The government reported on Thursday that consumer prices increased 0.2% in
November.
"There are no factory inflation pressures building, either due to shortages or
to stronger manufacturing demand, that could possibly lead to more inflation at
the consumer level," said Chris Rupkey, chief economist at MUFG in New York.
Despite the soft inflation backdrop, economists do not anticipate a deflation, a
decline in the general price level that is harmful during a recession as
consumers and businesses may delay purchases in anticipation of lower prices.
Graphic: PPI - https://graphics.reuters.com/USA-STOCKS/jznvnqzrwpl/inflation.png
Wholesale food prices rose 0.5% in November after accelerating 2.4% in October.
The cost of residential electricity, natural gas and tobacco products increased.
But gasoline prices tumbled 1.9%. There were also decreases in the cost of
pharmaceutical preparations.
Core goods prices rose 0.2% after being unchanged in October.
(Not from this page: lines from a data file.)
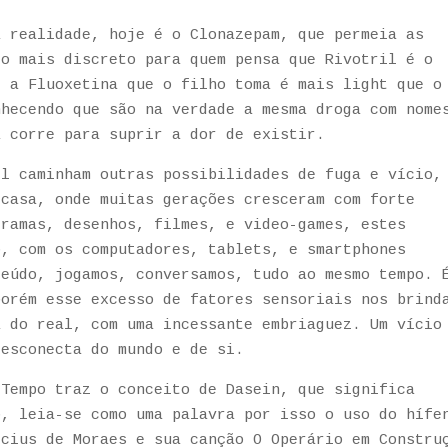
a realidade, hoje é o Clonazepam, que permeia as
to mais discreto para quem pensa que Rivotril é o
e a Fluoxetina que o filho toma é mais light que o
nhecendo que são na verdade a mesma droga com nome
a corre para suprir a dor de existir.
el caminham outras possibilidades de fuga e vício,
 casa, onde muitas gerações cresceram com forte
gramas, desenhos, filmes, e video-games, estes
o, com os computadores, tablets, e smartphones
teúdo, jogamos, conversamos, tudo ao mesmo tempo. 
porém esse excesso de fatores sensoriais nos brind
a do real, com uma incessante embriaguez. Um vício
desconecta do mundo e de si.
 Tempo traz o conceito de Dasein, que significa
o, leia-se como uma palavra por isso o uso do hífe
icius de Moraes e sua canção O Operário em Constru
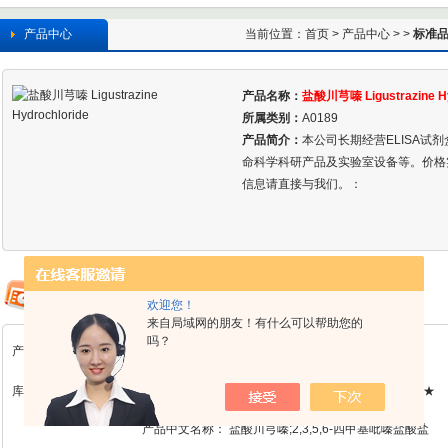
产品中心
当前位置：
首页
>
产品中心
> >
标准
产品名称：
盐酸川芎嗪 Ligustrazine Hy
所属类别：
A0189
产品简介：
本公司长期经营ELISA试
命科学科研产品及实验室设备等。价格
信息请直接与我们。：
欢迎您！
来自局域网的朋友！有什么可以帮助您的
吗？
产品详情
库存：A0189 检测方法及含量：HPLC≥98%规格：20mg/支 单价：★现货★
产品中文名称：
盐酸川芎嗪;2,3,5,6-四甲基吡嗪盐酸盐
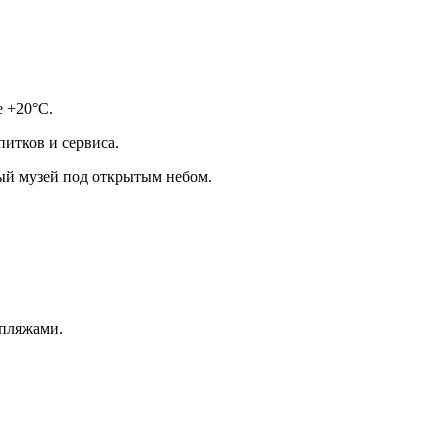
е +20°C.
итков и сервиса.
ый музей под открытым небом.
пляжами.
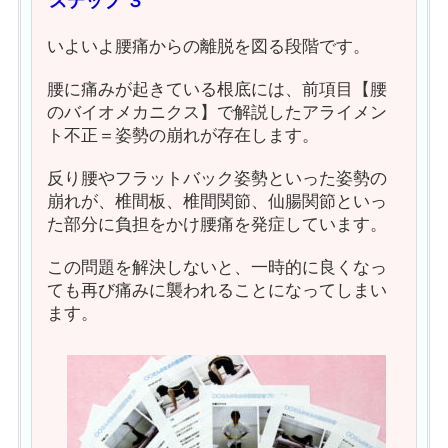
ステップ ３
いよいよ腰痛からの離脱を図る段階です。
腰に痛みが起きている根底には、前項目【腰
のバイオメカニクス】で解説したアライメン
ト不正＝姿勢の崩れが存在します。
反り腰やフラットバック姿勢といった姿勢の
崩れが、椎間板、椎間関節、仙腸関節といっ
た部分に負担をかけ腰痛を発症しています。
この問題を解決しないと、一時的に良くなっ
ても再び痛みに襲われることになってしまい
ます。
Margins for final
demand trade services, which measure changes in margins received by wholesalers
and retailers, fell 0.3%, helping to restrain services.
Healthcare costs rose 0.2%, while portfolio fees were unchanged. That followed
October's 0.5% increase. Airline tickets decreased 7.1% after increasing 1.2% in
October.
Those airline tickets, healthcare and portfolio management costs feed into the
core personal consumption expenditures (PCE) price index, the Fed's preferred
inflation measure.
With the relevant CPI and PPI components in hand, economists are predicting the
core PCE price index rose 1.3% in November. The core PCE price index increased
1.4% in the 12 months through October. November's core PCE price index data is
scheduled to be released later this month.